La prima uscita pubblica da presidente della Luiss il numero uno di Confindustria Vincenzo Boccia l’ha tenuta, il giorno dopo l’insediamento, a Parigi in occasione di un raduno di studiosi diplomatici e imprenditori organizzato dalla sua università e dal dipartimento degli Affari internazionali di Science Po guidato dall’ex premier Enrico Letta. Un confronto serrato al quale hanno partecipato una ventina relatori nel corso di un’intera giornata col metodo del brain storming: tante idee messe a fattor comune per rendere sempre più effettiva ed efficace l’alleanza naturale tra due Paesi, l’Italia e la Francia, che si somigliano molto più di quanto non sia percepito e con popolazioni di aspirazioni comuni.
Due Paesi, dunque, destinati a marciare a braccetto nonostante alcune incomprensioni dovute più alla muscolarità della politica che alle convenienze dell’economia se è vero, com’è vero, che la Francia è il secondo partner commerciale dell’Italia dopo la Germania e prima degli Stati Uniti. Una realtà che dovrebbe guidare parole e azioni più di ogni altra considerazione.
Ancora di più se si guarda allo scenario europeo dove la Francia rischia di rimanere imprigionata nell’alleanza con la Germania che, da Paese dominante nonostante le crescenti difficoltà interne, ha interessi distanti da quelli francesi che sono invece molto più vicini alle inclinazioni italiane essendo le due economie e le due situazioni finanziarie molto simili.
Un asse Italia-Francia, insomma, non solo sottrarrebbe la Francia dall’abbraccio mortale con la Germania – capace con la sua forza di attrarre nell’orbita delle sue convenienze il partner più debole -, ma rimetterebbe in gioco l’Italia che nonostante i suoi quarti di nobiltà come Paese fondatore dell’Unione appare negli ultimi tempi decisamente fuori partita. Tanto più che un sondaggio reso noto nel corso del convegno rivela che i leader più amati nei due Paesi sono Salvini da una parte e Le Pen dall’altra. A conferma dell’analogo orientamento popolare verso formazioni sovraniste e populiste che solo la differente legge elettorale ha impedito in Francia di trasformarsi in opzione di governo come invece è accaduto in Italia.

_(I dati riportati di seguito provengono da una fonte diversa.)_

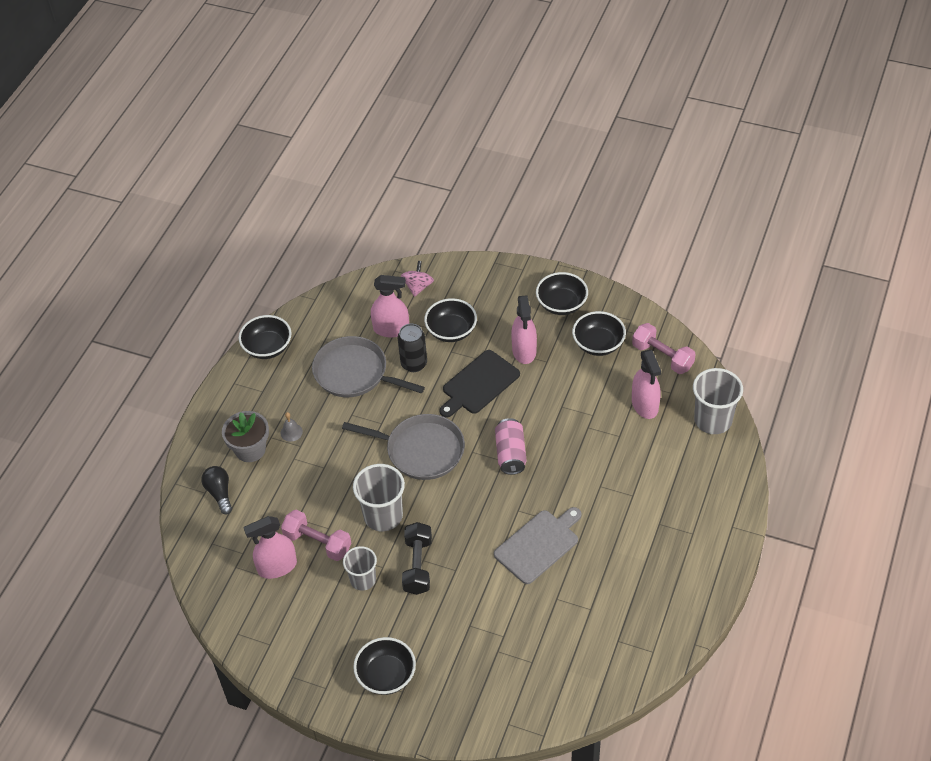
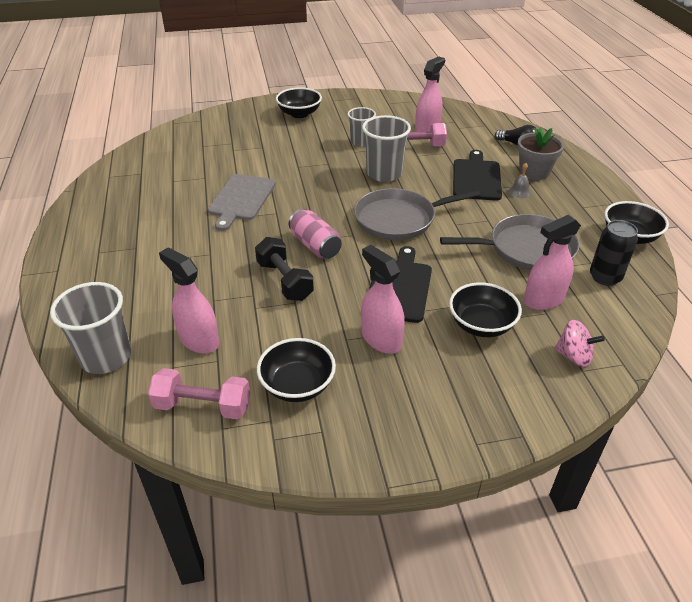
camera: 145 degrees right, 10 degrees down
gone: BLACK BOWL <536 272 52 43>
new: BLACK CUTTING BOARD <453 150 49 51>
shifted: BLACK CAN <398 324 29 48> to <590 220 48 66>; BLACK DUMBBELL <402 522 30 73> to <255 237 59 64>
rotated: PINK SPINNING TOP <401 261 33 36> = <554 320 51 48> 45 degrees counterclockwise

Italia e Francia dovrebbero dunque farsi carico di un grande progetto riformista in grado di restituire al disegno europeo i contorni e i contenuti della prima ora, quando gli obiettivi di Pace, Protezione e Prosperità erano condivisi e facevano sognare una costruzione capace di garantire a tutti una vita migliore: non solo lontana dalla guerra, ma anche lontana dal bisogno.
Questo non è accaduto. E alla fine ha vinto un’impostazione burocratica che ha messo i regolamenti davanti alle persone creando tabù che la maggior parte dei cittadini – e delle imprese – ha vissuto più come cieche imposizioni che come regole utili a sostenere le aspirazioni di miglioramento. Tra individui e territori sono aumentate le distanze e con queste le insoddisfazioni.
Purtroppo, la politica appare distratta e la condizione dell’Italia – minacciata dalla procedura d’infrazione per eccesso di debito – non è certo la migliore per mettersi in cattedra visto che gli esami deve ancora superarli. Ma forse proprio il darsi obiettivi sfidanti potrebbe essere il modo migliore di uscire dall’angolo e riprendere il centro della scena.